The Indian community’s English proficiency levels are similar to those of NYC, with 23.8% of Indians over the age of 5 considered to have limited English proficiency (LEP) compared to the City’s rate of 22.4%. The Indian population has the highest proportion of English-only speakers (40.2%) among Asian ethnic groups.
The LEP rate is significantly lower for Indian children (5+ but under 18) at 7.0% but higher for Indian seniors (age 65+) at 40.9%.
Income & Poverty
Indian New Yorkers have an average per capita and significantly higher family and household median than New York City and Asian residents overall. Indian household median income is more than one-third higher than the New York City median.
Indian poverty rates are below-average compared to both NYC and Asian populations. The same holds even when looking across age groups.
Benefits & Health
Indian households3 are enrolled in SNAP at a lower rate than both New York City households and Asian households.

**DATASET**.
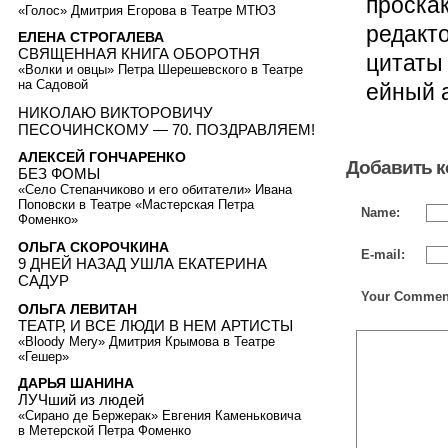
проскак
«Голос» Дмитрия Егорова в Театре МТЮЗ
редакт
ЕЛЕНА СТРОГАЛЕВА
СВЯЩЕННАЯ КНИГА ОБОРОТНЯ
цитаты
«Волки и овцы» Петра Шерешевского в Театре
на Садовой
ейный 
НИКОЛАЮ ВИКТОРОВИЧУ
ПЕСОЧИНСКОМУ — 70. ПОЗДРАВЛЯЕМ!
АЛЕКСЕЙ ГОНЧАРЕНКО
Добавить 
БЕЗ ФОМЫ
«Село Степанчиково и его обитатели» Ивана
Поповски в Театре «Мастерская Петра
Name:
Фоменко»
ОЛЬГА СКОРОЧКИНА
E-mail:
9 ДНЕЙ НАЗАД УШЛА ЕКАТЕРИНА
САДУР
Your Commen
ОЛЬГА ЛЕВИТАН
ТЕАТР, И ВСЕ ЛЮДИ В НЕМ АРТИСТЫ
«Bloody Mery» Дмитрия Крымова в Театре
«Гешер»
ДАРЬЯ ШАНИНА
ЛУЧший из людей
«Сирано де Бержерак» Евгения Каменьковича
в Метерской Петра Фоменко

**REQUIREMENT 1**. In the text about Indian New Yorkers, copy the passage starting at "Income & Poverty" and ending at "and Asian households.", and switch "Asian" to "Hispanic" throughout.
**REQUIREMENT 2**. According to the text about Indian New Yorkers, why are the Indian community's English proficiency levels described as similar to those of NYC?
The rows have no connection to the text about Indian New Yorkers.

**FINAL ANSWER 1**.
Income & Poverty
Indian New Yorkers have an average per capita and significantly higher family and household median than New York City and Hispanic residents overall. Indian household median income is more than one-third higher than the New York City median.
Indian poverty rates are below-average compared to both NYC and Hispanic populations. The same holds even when looking across age groups.
Benefits & Health
Indian households3 are enrolled in SNAP at a lower rate than both New York City households and Hispanic households.

**FINAL ANSWER 2**. They are described as similar because 23.8% of Indians over the age of 5 are considered to have limited English proficiency, close to the City's rate of 22.4%.